[EXERCISE PASSAGE]
[Start of section]

Irish specialities include:
- Soda bread: Bicarbonate of soda and buttermilk form the raising agent mixed in with flour to create soda bread, a staple of Irish cuisine. Once baked, this is sliced and spread liberally with butter.
- Irish stew: Traditionally made with mutton, onions, and potatoes, this can be found on every pub menu.
- Colcannon and champ: Cooked with a comforting mash of potatoes, cabbage or kale and butter or cream, it is flavoured with scallions (spring onions). Champ is a similar, mashed potato favourite, flavoured with scallions, milk and butter.
- Boxty: Potato dumpling, potato pancake and potato bread are used to describe boxty, and some say the name originates from the Irish phrase "arán bocht tí", meaning "poor-house bread".
- Shellfish: Shellfish abounds in Irish cuisine; from clams in Connemara, to Molly Malone's famed cockles and mussels, and Dublin Bay prawns (langoustines), which have their own festival in Howth in April.
- Boiled bacon and cabbage
- Irish salmon
- Black and white pudding: This savoury sausage patty consists of pork meat and fat, suet, bread and oatmeal, with the added bonus of blood in black pudding.
Cafes and Restaurants in Dublin
Ireland's foodie reputation is improving. It is rich in natural products like beef, lamb, and produce and also has an exciting group of Irish chefs re-inventing traditional cuisine.
Restaurants in Dublin
Here are some of the top restaurants in Dublin:
- Restaurant Patrick Guilbaud: Offering contemporary French cuisine, this is one of the best restaurants in Ireland. It is Ireland's only two-star Michelin Restaurant.
- The Winding Stair: Irish food is done right with everything locally sourced and organic. Irish farmhouse cheeses and cured meats are a specialty.
- Shanahan's: This American-style steakhouse features excellent local seafood and lamb dishes, plus their delicious Oreo cheesecake.
- Chapter One: Qualified as contemporary Irish, this location just below the Dublin Writers Museum serves Michelin-starred food.

[End of section]

[WORK ORDER 1]
In the passage on Irish food, which Dublin restaurant is named as Ireland's only two-star Michelin restaurant?
The passage on Irish food and the records that follow it have no connection to each other.

[PROVIDED DATA]

[Start of section]

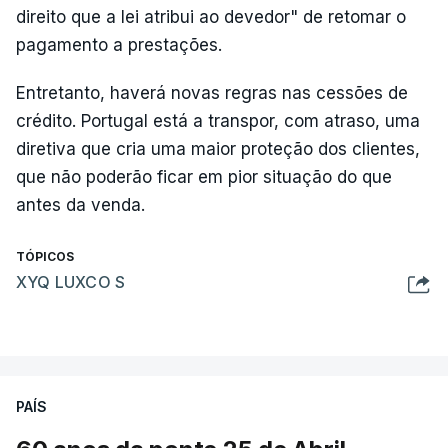
direito que a lei atribui ao devedor" de retomar o
pagamento a prestações.
Entretanto, haverá novas regras nas cessões de
crédito. Portugal está a transpor, com atraso, uma
diretiva que cria uma maior proteção dos clientes,
que não poderão ficar em pior situação do que
antes da venda.
TÓPICOS
XYQ LUXCO S
PAÍS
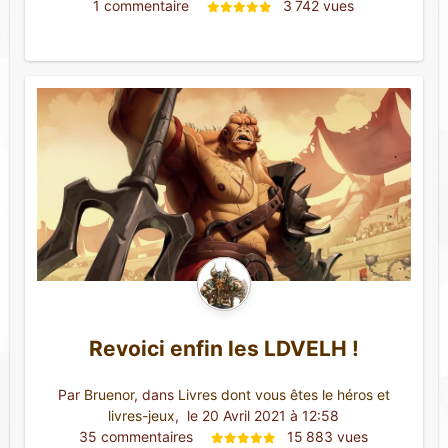
1 commentaire 
3 742 vues
Revoici enfin les LDVELH !
Par
Bruenor
, dans
Livres dont vous êtes le héros et
livres-jeux
,
 le 20 Avril 2021 à 12:58
35 commentaires 
15 883 vues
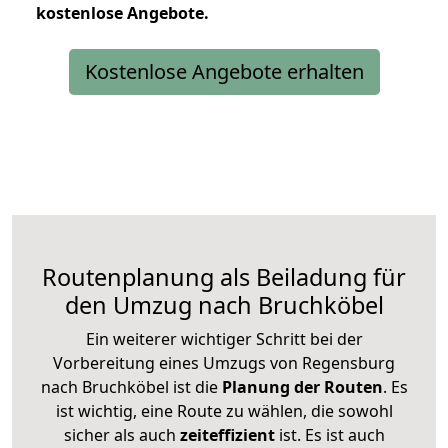
kostenlose
Angebote.
Kostenlose Angebote erhalten
Routenplanung als Beiladung für
den Umzug nach Bruchköbel
Ein weiterer wichtiger Schritt bei der
Vorbereitung eines Umzugs von Regensburg
nach Bruchköbel ist die
Planung der Routen
. Es
ist wichtig, eine Route zu wählen, die sowohl
sicher als auch
zeiteffizient
ist. Es ist auch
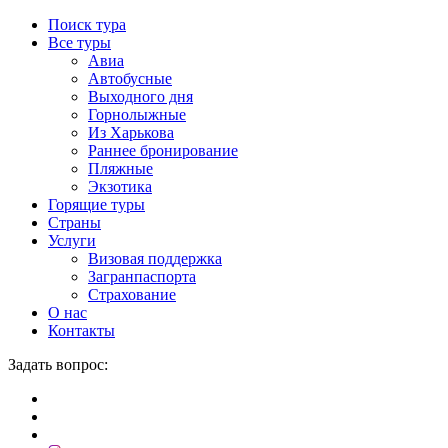
Поиск тура
Все туры
Авиа
Автобусные
Выходного дня
Горнолыжные
Из Харькова
Раннее бронирование
Пляжные
Экзотика
Горящие туры
Страны
Услуги
Визовая поддержка
Загранпаспорта
Страхование
О нас
Контакты
Задать вопрос:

[End of section]

[WORK ORDER 2]
Copy from the records, word for word, the lines from the one with "1 commentaire" up to and including the one with "15 883 vues".

[EXPECTED OUTPUT 1]
Restaurant Patrick Guilbaud

[EXPECTED OUTPUT 2]
1 commentaire 
3 742 vues
Revoici enfin les LDVELH !
Par
Bruenor
, dans
Livres dont vous êtes le héros et
livres-jeux
,
 le 20 Avril 2021 à 12:58
35 commentaires 
15 883 vues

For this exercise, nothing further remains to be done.